● **Instruções a seguir**
Copie fielmente o trecho do relato abaixo sobre a ida à festa da empresa, começando em "Só notei que" e indo até "voltas como pião.".

Só notei que tinha passado do ponto quando cheguei a uma bucólica
vila no fim da estrada. Meia-volta, percorri o trajeto de novo no sentido
contrário, sem sucesso. Cheguei até o trevo de onde tinha
saído e voltei mais uma vez para a estrada de terra, no sentido
da vila. Meio contrariado com aquele vai-vem, resolvi pedir orientação
a qualquer um que aparecesse, cansado de dar voltas como pião.
Duas charretes passaram por mim levantando poeira, puxadas por cavalos
empolgados demais para interromper o trote e permitir um diálogo
com os condutores. Só
me restou seguir em frente. Na primeira portaria, que antes ignorei deliberadamente,
eu parei e perguntei sobre a festa da empresa em que trabalho. "É
aqui mesmo, siga em frente mil e trezentos metros e depois vire à
esquerda", disse o simpático porteiro. "Por quê
não perguntei na primeira vez que passei aqui?", pensei. E,
ao mesmo tempo, imaginei que aquele porteiro devia ter ensinado o caminho
para tanta gente nos últimos anos, que tinha se dado ao trabalho
de contar os metros que separavam a portaria do sítio. Coitado. No caminho
esburacado que se seguiu, percebi que minha noção de distância
é absurdamente ruim. Andei alguns segundos pela estrada sinuosa
e já fiquei ansioso: "Cadê o lugar?". Pensei em
parar o primeiro capiau que aparecesse para perguntar, mas me contive.

● **Dados brutos**
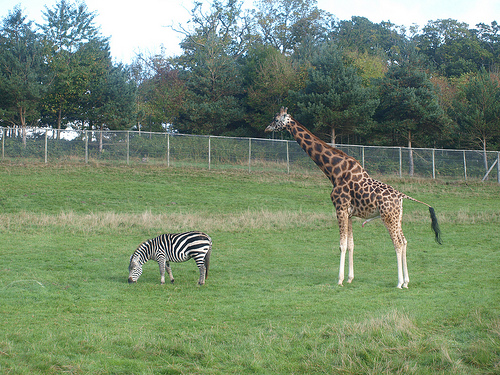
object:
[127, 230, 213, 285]
zebra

● **Resposta esperada**
Só notei que tinha passado do ponto quando cheguei a uma bucólica
vila no fim da estrada. Meia-volta, percorri o trajeto de novo no sentido
contrário, sem sucesso. Cheguei até o trevo de onde tinha
saído e voltei mais uma vez para a estrada de terra, no sentido
da vila. Meio contrariado com aquele vai-vem, resolvi pedir orientação
a qualquer um que aparecesse, cansado de dar voltas como pião.